**Activity:** Extend the article on the Sarbanes-Oxley Act and corporate governance in India, picking up after its final sentence.

(Selected passage)

Kshama V. Kaushik and Kaushik Dutta think that the Anglo-Saxon model of governance is unlikely to work and that an Asian way is needed
Kshama V. Kaushik Kaushik Dutta
PERHAPS the most far-reaching legislation on corporate law in the history of the corporate world has been the Sarbanes-Oxley Act. The 2002 law was passed by an unprecedented majority a quite unheard of convergence of political differences to fix errant corporate directors. The impact of this Act was felt across the world from Dublin to Delhi.
SOX is a reactive piece of legislation to the scandals that rocked America Inc that obliterated the wealth of the common man, reduced their life's savings and pensions to nothing. And all of this at the hands of unscrupulous corporate leaders and managers. The American CEO in 1984 was earning about 40 times that of an average worker. In 2004, it was about 400 times.
Asked in court whether he was aware of the misstatements in the company's financial statements, which had fraudulently reported a large profit instead of a loss, the Enron CEO said that he was unaware of such an act as he had not signed the financial statements.
Under the US laws then, CEO was not required to sign the company's financial statements. But SOX made the CEO and the CFO responsible not only for the robustness of the financial statements but also for having an effective internal control over financial reporting.
In India, the Companies Act, 1956 lays the responsibility of financial statements on the board of directors. The board is also responsible for maintaining proper books of account which would give a true and fair view of the financial position and comply with the Accounting Standards. The principles of `truth and fairness' of the books of account embody the robustness of internal controls, the responsibility of which also lies with the board. The auditors under the Indian laws, since 1975 nearly 30 years before SOX were issuing an opinion on the internal controls over critical processes of a company.
In the absence of a legislation similar to Companies Act in India and the UK, a law like SOX was made in the US. Unfortunately, we seem to replicate significant parts of SOX, even where our laws have remedies for such misgivings.
The effort outlay
Since the Clause 49 amendment becomes effective on January 1, 2006, this means for the quarter ended March 31, 2006, a company would have to comply with the requirements of establishing risk management processes, internal controls, have appropriate number of independent directors, establish a code of conduct and issue a compliance report by April 15, 2006.
Internal controls are systems that act as checks and balances over the operation of an enterprise to preserve the sanctity of the transactions the company has with others and itself.
The controls need to be in operation for an entire year to be able to deliver robust year-end financial statements. To establish such controls for 90 days and test them for efficacy is inadequate.
According to AMR Research of Boston, US companies in compliance with their own internal control reporting will spend in 2005 about $6.1 billion to comply with SOX rules, a figure that includes everything from consultants' fees to technology.

(End Selected passage)
(Entries shown)

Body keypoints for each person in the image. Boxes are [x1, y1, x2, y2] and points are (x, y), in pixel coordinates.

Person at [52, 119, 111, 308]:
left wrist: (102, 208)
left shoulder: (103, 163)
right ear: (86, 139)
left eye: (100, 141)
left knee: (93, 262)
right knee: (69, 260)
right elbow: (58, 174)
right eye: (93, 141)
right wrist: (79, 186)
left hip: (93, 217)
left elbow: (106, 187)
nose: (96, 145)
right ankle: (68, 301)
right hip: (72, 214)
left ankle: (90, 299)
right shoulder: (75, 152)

(End Entries shown)
(Entries shown)

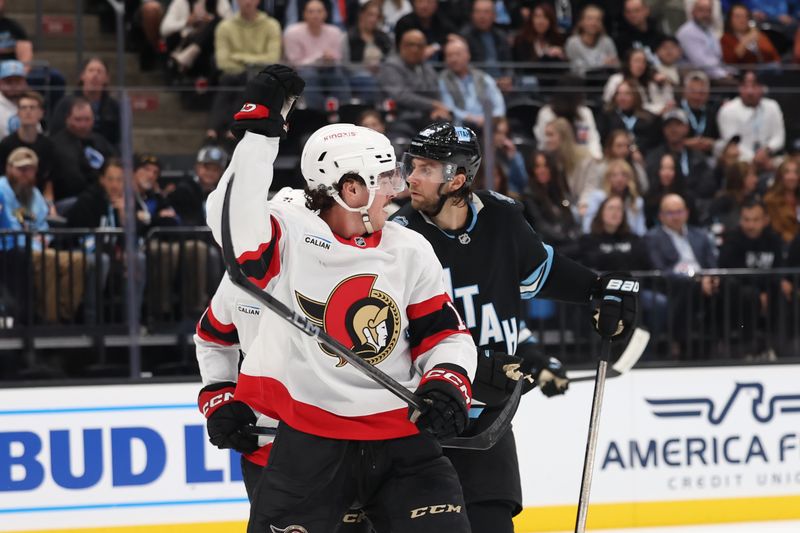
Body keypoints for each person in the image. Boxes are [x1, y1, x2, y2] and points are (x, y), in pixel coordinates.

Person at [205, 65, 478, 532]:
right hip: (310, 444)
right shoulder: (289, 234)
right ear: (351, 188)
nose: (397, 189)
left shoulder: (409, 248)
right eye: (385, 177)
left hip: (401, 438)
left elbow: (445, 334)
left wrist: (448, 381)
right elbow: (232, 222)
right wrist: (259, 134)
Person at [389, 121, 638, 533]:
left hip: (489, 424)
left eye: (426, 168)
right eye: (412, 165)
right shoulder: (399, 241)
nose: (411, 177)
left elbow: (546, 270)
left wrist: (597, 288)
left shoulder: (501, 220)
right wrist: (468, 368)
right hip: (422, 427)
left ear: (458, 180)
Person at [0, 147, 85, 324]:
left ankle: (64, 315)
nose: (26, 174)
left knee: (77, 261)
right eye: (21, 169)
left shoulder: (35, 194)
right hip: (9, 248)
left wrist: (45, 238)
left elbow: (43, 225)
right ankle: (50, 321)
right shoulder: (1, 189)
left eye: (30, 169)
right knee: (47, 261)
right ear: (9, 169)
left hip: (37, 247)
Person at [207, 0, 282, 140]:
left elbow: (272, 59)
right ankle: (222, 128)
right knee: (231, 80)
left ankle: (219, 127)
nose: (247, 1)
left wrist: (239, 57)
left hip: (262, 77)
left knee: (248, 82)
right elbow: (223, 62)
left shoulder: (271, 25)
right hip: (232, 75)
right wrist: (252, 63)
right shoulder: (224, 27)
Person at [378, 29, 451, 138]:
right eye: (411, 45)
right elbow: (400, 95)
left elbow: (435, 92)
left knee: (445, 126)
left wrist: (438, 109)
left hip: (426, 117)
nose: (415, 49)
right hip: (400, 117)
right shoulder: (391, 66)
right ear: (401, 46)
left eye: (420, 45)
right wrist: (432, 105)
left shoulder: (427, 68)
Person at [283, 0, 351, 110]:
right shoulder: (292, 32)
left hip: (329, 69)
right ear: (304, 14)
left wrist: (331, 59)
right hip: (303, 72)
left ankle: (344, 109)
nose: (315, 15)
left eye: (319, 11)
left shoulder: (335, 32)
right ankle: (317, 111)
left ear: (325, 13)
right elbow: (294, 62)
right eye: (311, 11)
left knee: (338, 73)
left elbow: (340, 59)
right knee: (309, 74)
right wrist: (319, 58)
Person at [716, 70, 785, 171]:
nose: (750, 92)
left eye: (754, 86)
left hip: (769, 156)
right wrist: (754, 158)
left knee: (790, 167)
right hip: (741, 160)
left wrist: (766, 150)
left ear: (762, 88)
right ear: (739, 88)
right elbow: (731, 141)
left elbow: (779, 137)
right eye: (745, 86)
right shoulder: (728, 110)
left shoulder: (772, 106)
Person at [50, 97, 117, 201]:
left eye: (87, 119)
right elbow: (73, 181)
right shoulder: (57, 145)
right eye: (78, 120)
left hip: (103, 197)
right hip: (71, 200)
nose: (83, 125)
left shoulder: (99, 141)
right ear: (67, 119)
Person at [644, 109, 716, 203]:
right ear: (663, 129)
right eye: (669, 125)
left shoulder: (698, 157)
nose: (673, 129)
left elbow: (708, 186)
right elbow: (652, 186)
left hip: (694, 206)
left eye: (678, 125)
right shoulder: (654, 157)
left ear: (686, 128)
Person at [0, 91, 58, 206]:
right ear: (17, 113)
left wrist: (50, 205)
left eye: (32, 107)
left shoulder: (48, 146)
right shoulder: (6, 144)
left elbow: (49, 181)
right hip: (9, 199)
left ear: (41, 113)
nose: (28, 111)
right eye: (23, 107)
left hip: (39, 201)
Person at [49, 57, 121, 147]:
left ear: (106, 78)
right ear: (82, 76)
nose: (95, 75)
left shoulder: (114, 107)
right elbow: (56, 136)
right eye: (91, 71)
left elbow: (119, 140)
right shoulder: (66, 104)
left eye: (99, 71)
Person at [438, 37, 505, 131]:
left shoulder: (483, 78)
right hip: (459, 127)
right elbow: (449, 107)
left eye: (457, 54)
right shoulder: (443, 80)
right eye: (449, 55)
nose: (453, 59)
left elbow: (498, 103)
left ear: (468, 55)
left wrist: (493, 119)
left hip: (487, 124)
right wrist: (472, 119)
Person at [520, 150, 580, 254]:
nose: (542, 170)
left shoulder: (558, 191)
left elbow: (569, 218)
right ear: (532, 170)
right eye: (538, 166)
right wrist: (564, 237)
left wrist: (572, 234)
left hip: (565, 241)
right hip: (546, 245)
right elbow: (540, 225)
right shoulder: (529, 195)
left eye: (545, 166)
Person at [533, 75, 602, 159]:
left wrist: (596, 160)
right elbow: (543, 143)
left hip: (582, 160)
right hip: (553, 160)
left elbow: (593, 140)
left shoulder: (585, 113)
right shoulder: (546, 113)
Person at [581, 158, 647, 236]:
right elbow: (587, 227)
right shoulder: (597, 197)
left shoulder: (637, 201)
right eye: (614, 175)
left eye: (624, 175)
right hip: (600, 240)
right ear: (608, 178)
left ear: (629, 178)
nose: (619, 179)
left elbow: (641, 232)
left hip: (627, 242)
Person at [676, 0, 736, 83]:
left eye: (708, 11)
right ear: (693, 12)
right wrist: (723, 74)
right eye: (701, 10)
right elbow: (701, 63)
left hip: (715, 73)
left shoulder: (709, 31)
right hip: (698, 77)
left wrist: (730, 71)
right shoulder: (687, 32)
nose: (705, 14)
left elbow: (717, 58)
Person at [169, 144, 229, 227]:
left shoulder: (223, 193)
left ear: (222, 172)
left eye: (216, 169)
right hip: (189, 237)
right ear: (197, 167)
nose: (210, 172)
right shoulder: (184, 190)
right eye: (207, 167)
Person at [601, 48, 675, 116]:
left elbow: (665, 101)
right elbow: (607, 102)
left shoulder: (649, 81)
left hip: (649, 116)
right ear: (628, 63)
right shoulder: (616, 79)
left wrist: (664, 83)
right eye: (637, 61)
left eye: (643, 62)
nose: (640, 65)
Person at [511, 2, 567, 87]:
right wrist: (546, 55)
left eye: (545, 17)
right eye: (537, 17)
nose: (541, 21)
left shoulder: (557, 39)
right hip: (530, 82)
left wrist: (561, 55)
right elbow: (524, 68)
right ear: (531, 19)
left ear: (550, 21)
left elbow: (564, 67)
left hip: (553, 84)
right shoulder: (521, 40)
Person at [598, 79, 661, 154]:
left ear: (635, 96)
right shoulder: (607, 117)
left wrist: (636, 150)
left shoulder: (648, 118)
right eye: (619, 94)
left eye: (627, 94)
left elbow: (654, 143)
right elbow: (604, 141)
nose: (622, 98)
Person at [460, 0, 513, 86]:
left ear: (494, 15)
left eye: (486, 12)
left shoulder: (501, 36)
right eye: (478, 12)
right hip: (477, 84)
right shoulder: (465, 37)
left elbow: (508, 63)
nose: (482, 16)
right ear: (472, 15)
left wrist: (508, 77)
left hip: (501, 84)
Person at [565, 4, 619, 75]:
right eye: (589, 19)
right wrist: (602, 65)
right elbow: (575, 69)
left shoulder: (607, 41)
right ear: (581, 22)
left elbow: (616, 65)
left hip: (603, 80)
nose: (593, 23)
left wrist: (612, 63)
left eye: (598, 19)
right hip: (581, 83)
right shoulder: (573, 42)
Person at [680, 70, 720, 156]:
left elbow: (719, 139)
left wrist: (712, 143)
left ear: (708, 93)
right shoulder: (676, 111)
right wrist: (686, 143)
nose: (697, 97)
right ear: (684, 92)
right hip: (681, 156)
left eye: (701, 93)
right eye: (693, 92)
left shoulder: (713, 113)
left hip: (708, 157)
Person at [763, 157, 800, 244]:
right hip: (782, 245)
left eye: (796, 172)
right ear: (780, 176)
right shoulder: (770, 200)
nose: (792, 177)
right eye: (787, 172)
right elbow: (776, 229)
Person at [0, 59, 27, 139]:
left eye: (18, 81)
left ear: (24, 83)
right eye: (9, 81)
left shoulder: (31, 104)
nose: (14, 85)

(End Entries shown)

**Written answer:**
Blythe J. McGarvie, a director of a number of Fortune 500 companies, gives the example of Pepsi Bottling spending over 34,000 hours in assessing the internal controls and their auditors spending 12,000 hours.
This is the magnitude of the outlay of effort.
In contrast, a few days before the deadline, we hear little buzz in India; there are faint rumours, laced with expectations, that the Clause 49 deadline will be deferred. Little has been done by companies to comply with it in letter or spirit. We legislate rules of governance but rarely comply with a conscience.
The mythical angels called independent directors now have the sole responsibility of keeping Corporate India in check. The CII and Prime Database have created a large database of individuals who qualify to be independent directors. Needless to say, such a database gets populated by all retired, retiring, out of work and aged professionals who probably did not make it to the board position of the companies they worked for. We seem to forget that a director holds a fiduciary responsibility and needs to be carefully chosen. You do not go through a public database to find a director for a listed company.
An independent director is an oxy-moron in a country where owning/promoting families have substantial ownership and control. Under the Companies Act, all directors need to be appointed and remunerated through resolutions approved by the shareholders. The family usually owns a majority or a substantial stake and wields overwhelming influence over such enterprises. No independent director would be appointed or remunerated sans the family's nod. Where would his interest lie? Rarely have we seen independent directors taking a vastly different view than the promoters. If they do, they usually end up voting with their feet. The recent Escorts case is an example when some independent directors stood up for what they believed was just and equitable and resigned, which reinforces the fait accompli faced by independent directors either you are with us or against us.
Our insurance against mismanagement would not lie in definitions and rules of appointing independent directors but in the ethical calling and reputational risks some of these directors will have to protect themselves from.
Rules vs principles
The fundamental difference we have with SOX is on the sheer definition and the breadth of responsibilities under Sections 302 and 404 of SOX. Importantly, Section 404 is concerned only with internal controls over financial reporting, while Clause 49 requires certification on all internal controls.
A certification process necessarily is a compliance of a set of rules to deliver an opinion and in such a process one covers his risks by distributing responsibilities. Typically, this leads to a number of back-to-back certification with every individual in the chain signing off pieces of paper, whether or not the control processes would enable them to logically certify such processes.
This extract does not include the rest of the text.